Not that Stevens' life in Abilene was devoid of classical music. There was a local symphony, and owing to the limited number of skilled players in the region, she was able to play with the orchestra full time during high school. As a result, by the time she left her hometown, she was not only familiar with most of the basic symphonic literature, she had played it herself -- an experience she'd have been unlikely to have gotten in a larger community.
These days, Stevens stays busy. Very busy. This weekend, she has the TEMP Flash and Trash concert. The weekend of Valentine's Day, as part of the Austin Bach Quartet, she'll play Le Muse Giocose (The Playful Muses), a concert of early Italian baroque music featuring soprano Jenifer Thyssen. The week after, she'll join La Follia for Tour de France, a concert of music composed for the court of Versailles and the cathedral of Notre Dame.

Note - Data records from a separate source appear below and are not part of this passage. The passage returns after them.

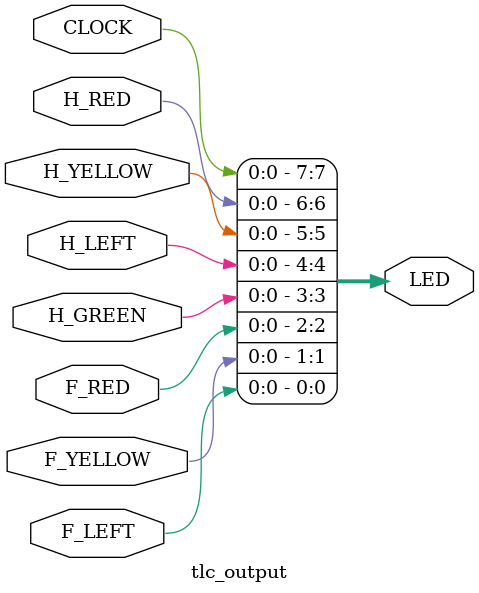
<source format=v>
module tlc_output (
    input        CLOCK,
    input        F_LEFT,
    input        F_RED,
    input        F_YELLOW,
    input        H_GREEN,
    input        H_LEFT,
    input        H_RED,
    input        H_YELLOW,

    output [7:0] LED
    );

    assign LED[7] = CLOCK;
    assign LED[6] = H_RED;
    assign LED[5] = H_YELLOW;
    assign LED[4] = H_LEFT;
    assign LED[3] = H_GREEN;
    assign LED[2] = F_RED;
    assign LED[1] = F_YELLOW;
    assign LED[0] = F_LEFT;

endmodule


</source>
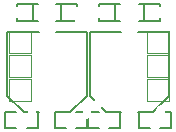
<source format=gbr>
%TF.GenerationSoftware,KiCad,Pcbnew,(6.0.6-0)*%
%TF.CreationDate,2022-07-23T15:50:50+10:00*%
%TF.ProjectId,phanblok,7068616e-626c-46f6-9b2e-6b696361645f,rev?*%
%TF.SameCoordinates,Original*%
%TF.FileFunction,Legend,Top*%
%TF.FilePolarity,Positive*%
%FSLAX46Y46*%
G04 Gerber Fmt 4.6, Leading zero omitted, Abs format (unit mm)*
G04 Created by KiCad (PCBNEW (6.0.6-0)) date 2022-07-23 15:50:50*
%MOMM*%
%LPD*%
G01*
G04 APERTURE LIST*
%ADD10C,0.150000*%
%ADD11C,0.120000*%
%ADD12R,1.000000X0.750000*%
%ADD13C,1.400000*%
%ADD14R,0.810000X0.860000*%
%ADD15R,1.200000X3.500000*%
%ADD16C,0.800000*%
G04 APERTURE END LIST*
D10*
%TO.C,D4*%
X132246000Y-65310000D02*
X134006000Y-65310000D01*
X132246000Y-66770000D02*
X134006000Y-66770000D01*
X134006000Y-66770000D02*
X134006000Y-66560000D01*
X134006000Y-65310000D02*
X134006000Y-65510000D01*
X132656000Y-65310000D02*
X132656000Y-66770000D01*
D11*
%TO.C,J1*%
X123074000Y-73594000D02*
X123074000Y-71744000D01*
X121224000Y-73594000D02*
X123074000Y-73594000D01*
X123074000Y-71744000D02*
X123074000Y-71694000D01*
X121224000Y-71694000D02*
X121224000Y-73594000D01*
X123074000Y-71694000D02*
X121224000Y-71694000D01*
D10*
%TO.C,R1*%
X120911000Y-75844000D02*
X121871000Y-75844000D01*
X120911000Y-74524000D02*
X120911000Y-75844000D01*
X123691000Y-74524000D02*
X123691000Y-75844000D01*
X123691000Y-75844000D02*
X122731000Y-75844000D01*
X121871000Y-74524000D02*
X120911000Y-74524000D01*
X122731000Y-74524000D02*
X123691000Y-74524000D01*
%TO.C,R4*%
X133174000Y-74524000D02*
X132214000Y-74524000D01*
X132214000Y-75844000D02*
X133174000Y-75844000D01*
X132214000Y-74524000D02*
X132214000Y-75844000D01*
X134994000Y-74524000D02*
X134994000Y-75844000D01*
X134994000Y-75844000D02*
X134034000Y-75844000D01*
X134034000Y-74524000D02*
X134994000Y-74524000D01*
D11*
%TO.C,J5*%
X121224000Y-69662000D02*
X121224000Y-71562000D01*
X123074000Y-71562000D02*
X123074000Y-69712000D01*
X121224000Y-71562000D02*
X123074000Y-71562000D01*
X123074000Y-69662000D02*
X121224000Y-69662000D01*
X123074000Y-69712000D02*
X123074000Y-69662000D01*
D10*
%TO.C,D3*%
X130644000Y-66770000D02*
X128884000Y-66770000D01*
X130644000Y-65310000D02*
X128884000Y-65310000D01*
X128884000Y-65310000D02*
X128884000Y-65520000D01*
X130234000Y-66770000D02*
X130234000Y-65310000D01*
X128884000Y-66770000D02*
X128884000Y-66570000D01*
%TO.C,C1*%
X125200000Y-67760000D02*
X127840000Y-67740000D01*
X122480000Y-74500000D02*
X123770000Y-74500000D01*
X127840000Y-73100000D02*
X126440000Y-74500000D01*
X127840000Y-67740000D02*
X127840000Y-73100000D01*
X121080000Y-67740000D02*
X121080000Y-73100000D01*
X126440000Y-74500000D02*
X125150000Y-74480000D01*
X123750000Y-67750000D02*
X121080000Y-67740000D01*
X121080000Y-73100000D02*
X122480000Y-74500000D01*
%TO.C,D2*%
X125261000Y-65310000D02*
X127021000Y-65310000D01*
X125671000Y-65310000D02*
X125671000Y-66770000D01*
X125261000Y-66770000D02*
X127021000Y-66770000D01*
X127021000Y-65310000D02*
X127021000Y-65510000D01*
X127021000Y-66770000D02*
X127021000Y-66560000D01*
%TO.C,R2*%
X129716000Y-75844000D02*
X130676000Y-75844000D01*
X127896000Y-75844000D02*
X127896000Y-74524000D01*
X128856000Y-75844000D02*
X127896000Y-75844000D01*
X127896000Y-74524000D02*
X128856000Y-74524000D01*
X130676000Y-75844000D02*
X130676000Y-74524000D01*
X130676000Y-74524000D02*
X129716000Y-74524000D01*
%TO.C,R3*%
X127882000Y-74524000D02*
X127882000Y-75844000D01*
X126922000Y-74524000D02*
X127882000Y-74524000D01*
X125102000Y-74524000D02*
X125102000Y-75844000D01*
X127882000Y-75844000D02*
X126922000Y-75844000D01*
X125102000Y-75844000D02*
X126062000Y-75844000D01*
X126062000Y-74524000D02*
X125102000Y-74524000D01*
D11*
%TO.C,J4*%
X132908000Y-69530000D02*
X134758000Y-69530000D01*
X134758000Y-67680000D02*
X134758000Y-67630000D01*
X134758000Y-69530000D02*
X134758000Y-67680000D01*
X132908000Y-67630000D02*
X132908000Y-69530000D01*
X134758000Y-67630000D02*
X132908000Y-67630000D01*
D10*
%TO.C,C2*%
X129465000Y-74500000D02*
X130755000Y-74500000D01*
X132185000Y-67760000D02*
X134825000Y-67740000D01*
X128065000Y-67740000D02*
X128065000Y-73100000D01*
X128065000Y-73100000D02*
X129465000Y-74500000D01*
X134825000Y-73100000D02*
X133425000Y-74500000D01*
X134825000Y-67740000D02*
X134825000Y-73100000D01*
X133425000Y-74500000D02*
X132135000Y-74480000D01*
X130735000Y-67750000D02*
X128065000Y-67740000D01*
D11*
%TO.C,J2*%
X134758000Y-73594000D02*
X134758000Y-71744000D01*
X132908000Y-71694000D02*
X132908000Y-73594000D01*
X132908000Y-73594000D02*
X134758000Y-73594000D01*
X134758000Y-71694000D02*
X132908000Y-71694000D01*
X134758000Y-71744000D02*
X134758000Y-71694000D01*
%TO.C,J3*%
X134758000Y-71562000D02*
X134758000Y-69712000D01*
X132908000Y-69662000D02*
X132908000Y-71562000D01*
X134758000Y-69712000D02*
X134758000Y-69662000D01*
X132908000Y-71562000D02*
X134758000Y-71562000D01*
X134758000Y-69662000D02*
X132908000Y-69662000D01*
D10*
%TO.C,D1*%
X121899000Y-65310000D02*
X121899000Y-65520000D01*
X123659000Y-65310000D02*
X121899000Y-65310000D01*
X121899000Y-66770000D02*
X121899000Y-66570000D01*
X123659000Y-66770000D02*
X121899000Y-66770000D01*
X123249000Y-66770000D02*
X123249000Y-65310000D01*
D11*
%TO.C,J6*%
X121224000Y-69530000D02*
X123074000Y-69530000D01*
X121224000Y-67630000D02*
X121224000Y-69530000D01*
X123074000Y-69530000D02*
X123074000Y-67680000D01*
X123074000Y-67680000D02*
X123074000Y-67630000D01*
X123074000Y-67630000D02*
X121224000Y-67630000D01*
%TD*%
%LPC*%
D12*
%TO.C,D4*%
X131926000Y-66040000D03*
X134266000Y-66040000D03*
%TD*%
D13*
%TO.C,J1*%
X122174000Y-72644000D03*
%TD*%
D14*
%TO.C,R1*%
X123051000Y-75184000D03*
X121551000Y-75184000D03*
%TD*%
%TO.C,R4*%
X134354000Y-75184000D03*
X132854000Y-75184000D03*
%TD*%
D13*
%TO.C,J5*%
X122174000Y-70612000D03*
%TD*%
D12*
%TO.C,D3*%
X130964000Y-66040000D03*
X128624000Y-66040000D03*
%TD*%
D15*
%TO.C,C1*%
X124460000Y-73790000D03*
X124460000Y-68450000D03*
%TD*%
D12*
%TO.C,D2*%
X124941000Y-66040000D03*
X127281000Y-66040000D03*
%TD*%
D14*
%TO.C,R2*%
X128536000Y-75184000D03*
X130036000Y-75184000D03*
%TD*%
%TO.C,R3*%
X127242000Y-75184000D03*
X125742000Y-75184000D03*
%TD*%
D13*
%TO.C,J4*%
X133858000Y-68580000D03*
%TD*%
D15*
%TO.C,C2*%
X131445000Y-73790000D03*
X131445000Y-68450000D03*
%TD*%
D13*
%TO.C,J2*%
X133858000Y-72644000D03*
%TD*%
%TO.C,J3*%
X133858000Y-70612000D03*
%TD*%
D12*
%TO.C,D1*%
X123979000Y-66040000D03*
X121639000Y-66040000D03*
%TD*%
D13*
%TO.C,J6*%
X122174000Y-68580000D03*
%TD*%
D16*
X128778000Y-73787000D03*
X125730000Y-68453000D03*
X134112000Y-74295000D03*
X127882612Y-74643500D03*
X123190000Y-74295000D03*
X127254000Y-66802000D03*
M02*

</source>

The week after that is another TEMP concert, Three Worlds of Spain: Islam, Christian and Judaic, featuring Spanish dances and love songs from the 14th to the 17th century. Then there are weddings to play nearly every week. ("The bread-and-butter of a string player's existence is gigging," she says.)
And if she isn't performing around Austin, chances are Stevens is playing somewhere else; she's played with the Texas Bach Choir, Ars Lyrica Houston, Texas Bach Collegium, Chanticleer Sinfonia, Seattle Baroque Orchestra, and Philharmonia Baroque Orchestra of San Francisco. Stevens' work with this last ensemble has been most gratifying. "Each time I go out there is like a big two-week lesson," she says. By asking players for their input and encouraging them to build on what's on the page, conductor Nicholas McGegan builds a sense of ensemble and a feeling of musicians being comfortable with the music and one another.
Johnson sees Stevens bringing those qualities back to Austin. When she's working with players, Johnson notes, "she knows how to say what she needs to say without being authoritarian." He credits her with nurturing players (skills honed from years of practice with her children Andrew, Alex, and Alyssa). Stevens says that it's all about keeping the environment safe, so that everyone feels that it's OK to try new things and make mistakes, even to fall flat on your face. If that happens, she'll gently suggest a different approach or maybe make a joke -- she's known for her sense of humor -- but whatever she does, it will have the human touch. With Stevens, that's the constant.
Johnson recalls a duet that Stevens played with a faculty member from Baylor years ago. The music was difficult, and the two had gotten to rehearse it only once, but as they were playing, during what Johnson calls "all this furious imitation and nonstop activity," something magical happened. Stevens started an imitation that the other musician had to follow, and something rich and human rang out from her violin. Soprano Stephanie Prewitt, who was sitting with Johnson, turned to him and just went, "Oh." Such reactions weren't caused by something in the score, he notes. "That was Laurie. With her, they happen all the time."